Stumble! Moving with the Media Network of Rufus Butler Seder’s “Gallop!”

Gallop! Materiality Analysis

Gallop! is a technology of bookish play. A filmmaker, inventor, and toymaker, Seder was commissioned by Workman Publishing to adapt his “Moveable Animated Display Device” technology (“U.S. Patent #7,151,541” 2006) for use in children’s books (Seder, “Optical Experiments” 2003). Through tightly binding layers of cardstock and acetate, the resulting “Scanimation” technology produces barrier-grid animation effects as its user turns its page. The upper cover of Gallop! instructs the user to “Open this book to see the animals move!” When the verso is flipped, movement between bound leaf layers produces an animated effect in each accompanying recto’s acetate display. In each of eight interlaced acetate panels, illustrations of a different animal appear to move via this barrier-grid animation technique. Large text in primary-color lowercase font asks the reader if they can move “like” each animal (“can you gallop like a horse?”). One acetate panel simulating Eadward Muybridge’s The Horse in Motion (1878) forms the frontispiece; a die-cut on upper cover reveals this frontispiece panel when Gallop! is closed.

Gallop! hypermediates reader activation through bodily movement. To follow Seder’s patent petition, it is the “relative movement” of book features and reader bodies which together produce Scanimation’s effect (13). Following the book’s lower cover instructions “to flip and flip and flip [each page] again, the reader activates the book even as the book activates the reader. The volume’s illustrations of animal locomotion are animated through the reader’s own bodily movements, with the motion of the reader producing animation by creating interactions between the book’s bound features. For Gallop!, this means that the reader “flip[s]” the book’s pages to produce movement between Scanimation layers. Gallop! is not only watched, but produced; there is no simulation of movement without reader movement. Gallop! thus hypermediates the function of the reader in producing meaning from books.

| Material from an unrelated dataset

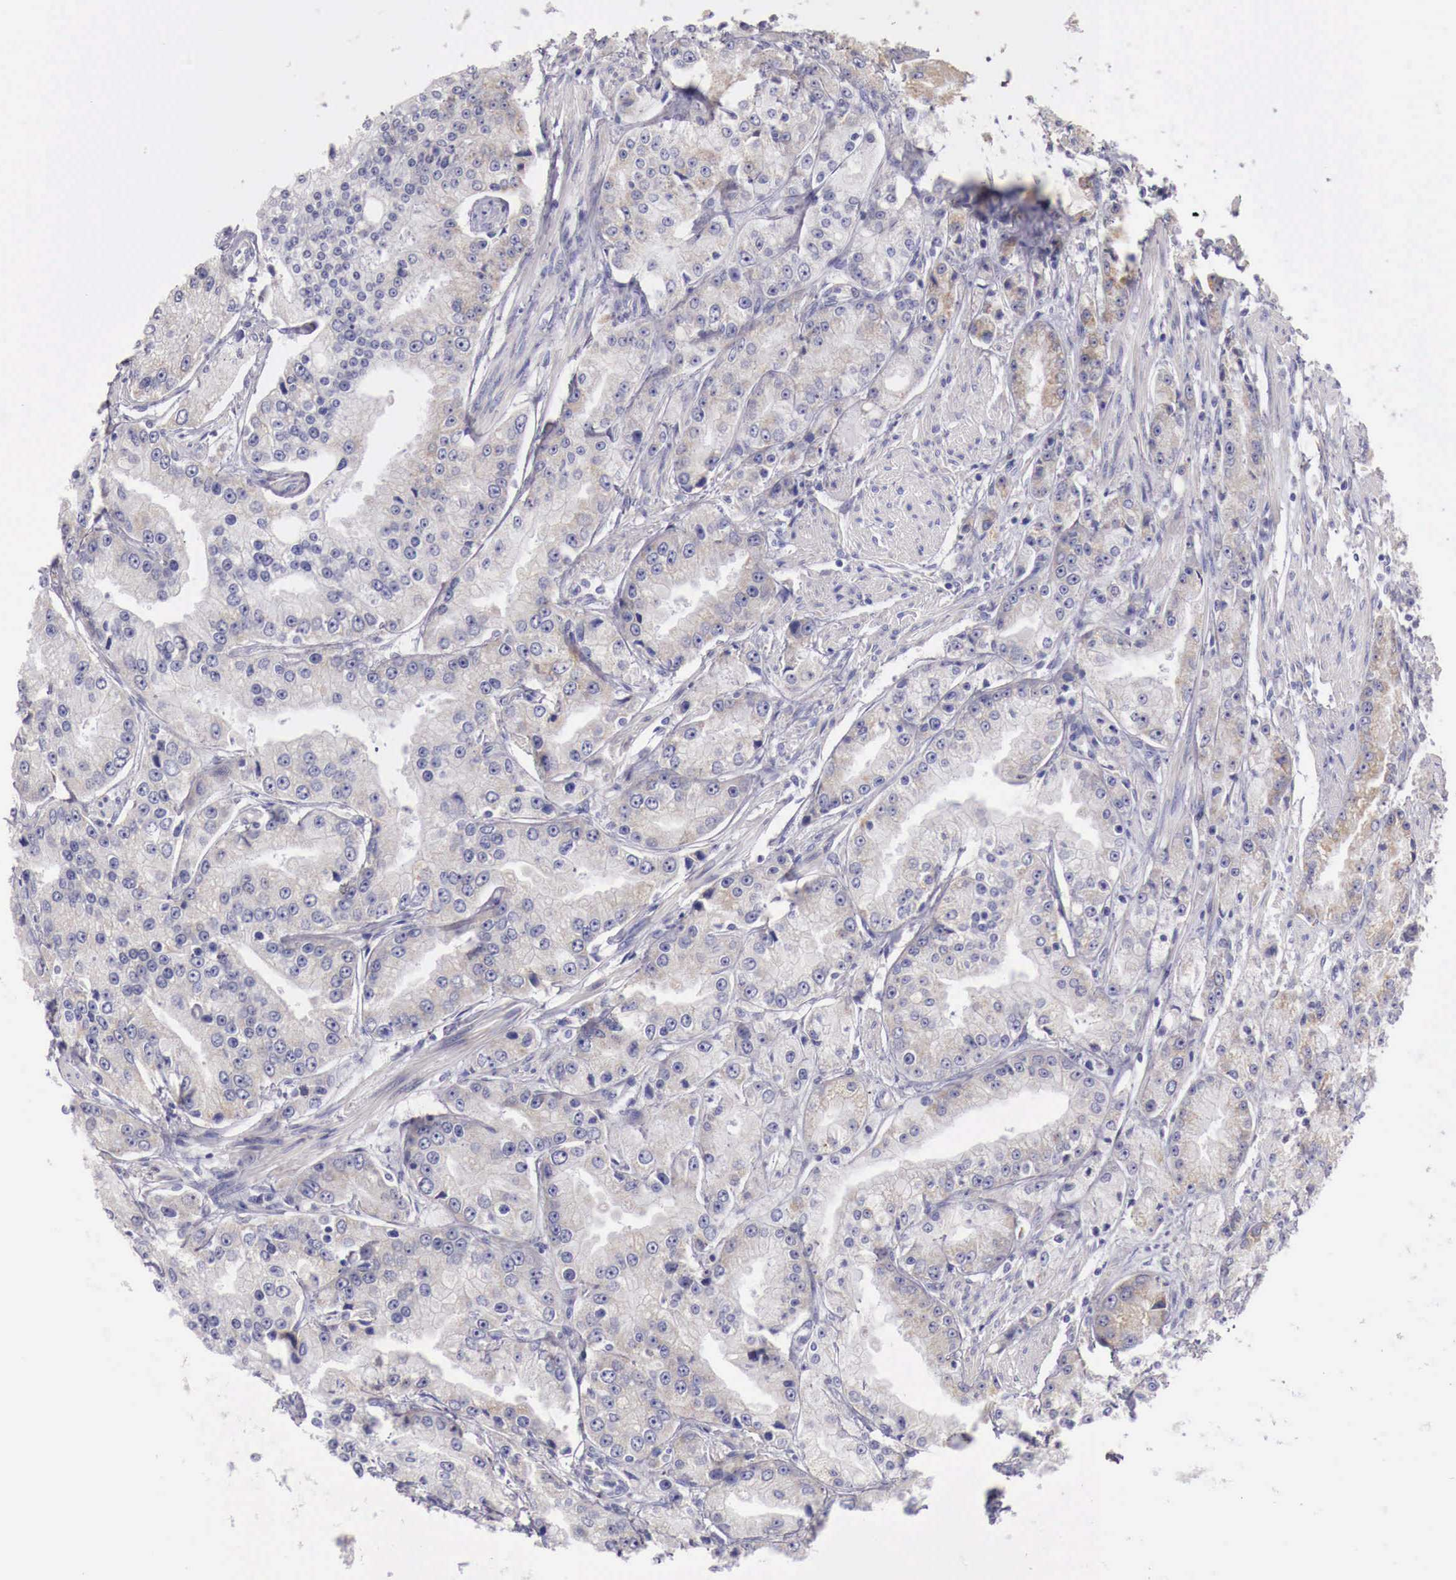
{"staining": {"intensity": "weak", "quantity": "25%-75%", "location": "cytoplasmic/membranous"}, "tissue": "prostate cancer", "cell_type": "Tumor cells", "image_type": "cancer", "snomed": [{"axis": "morphology", "description": "Adenocarcinoma, Medium grade"}, {"axis": "topography", "description": "Prostate"}], "caption": "A photomicrograph showing weak cytoplasmic/membranous positivity in approximately 25%-75% of tumor cells in adenocarcinoma (medium-grade) (prostate), as visualized by brown immunohistochemical staining.", "gene": "NREP", "patient": {"sex": "male", "age": 72}}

Amaranth Borsuk identifies the book, and particularly “the accordion book”, as “a recombinant structure [that allows] readers to create new juxtapositions within it” (168). The binding of Gallop!, in disguising multilayer assemblages as individual accordion folds, visually normalizes the exterior design of Gallop! as a board book. Gallop! does not offer readers the easy “ability to completely open this [accordion binding] structure” (Borsuk 168), a blockage necessary not only to maintain the “pressure” of Scanimation layers but to protect Seder’s patented construction process. Rather than unfolding the complex leaves, the reader flips these as one to produce animation within the limits of the page and panel. The “recombinant structure” of Gallop! occurs across book and reader bodies, with its binding mechanism producing juxtapositions between the animated Gallop! and the other media technologies that it references.

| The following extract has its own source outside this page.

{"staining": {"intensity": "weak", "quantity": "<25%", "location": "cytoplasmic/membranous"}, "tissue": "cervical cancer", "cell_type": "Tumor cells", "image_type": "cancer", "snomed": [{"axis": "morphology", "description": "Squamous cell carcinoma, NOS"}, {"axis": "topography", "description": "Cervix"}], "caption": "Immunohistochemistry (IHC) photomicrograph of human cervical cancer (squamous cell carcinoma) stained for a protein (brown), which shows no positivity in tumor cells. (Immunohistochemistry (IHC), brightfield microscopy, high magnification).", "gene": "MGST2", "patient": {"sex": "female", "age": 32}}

Visual emulation of accordion binding in Gallop!.

Describing Muybridge’s film technique in the context of interface history, Anne Friedberg writes: “The analytic insight that is made visible in the ’snapshot’ or the frozen moment is lost when the frozen moment is returned to motion. As projection commences, the visibility of moving-image projection depends on a form of invisibility” (92). Since Scanimation occurs at the speed of its reader’s movement, this “invisibility” is reversed; the reader can examine in detail the frame-by-frame processes of screen animation. The book medium here functions to illuminate the underlying processes of later media forms. Without the need for “projection”, the animation and the reader move at the same speed and through the same actions (repeatedly flipping the page begets repeatedly galloping across it). The reader, book, and screen media form an intermedia network that is hypermediated as an embodied and rehearsed interaction.

Seder’s book invites media-specific attention to the shared functionalities of film and book technology, but also suggests that the book remains more legible, more mobile, and attuned to the reader’s bodily rhythms than screen media. The “inherent delay and playback” that Friedberg identifies in film media is instead navigable by the book reader’s hands (93). The book is cast as more conducive to close reading and ‘natural’ human pace than are “new” digital or screen media. Gallop! models the book in its intermedia network: it is activated to life through intermedia connections, including with the reader’s body as mechanism. When Gallop! questions if the reader “can” move “like” the pictured animals, the reader is invited to movement through the mechanics of reading. Scanimation’s “relative movements” reflect the interactions between bodily “actors” in broader networks of variously mobile media.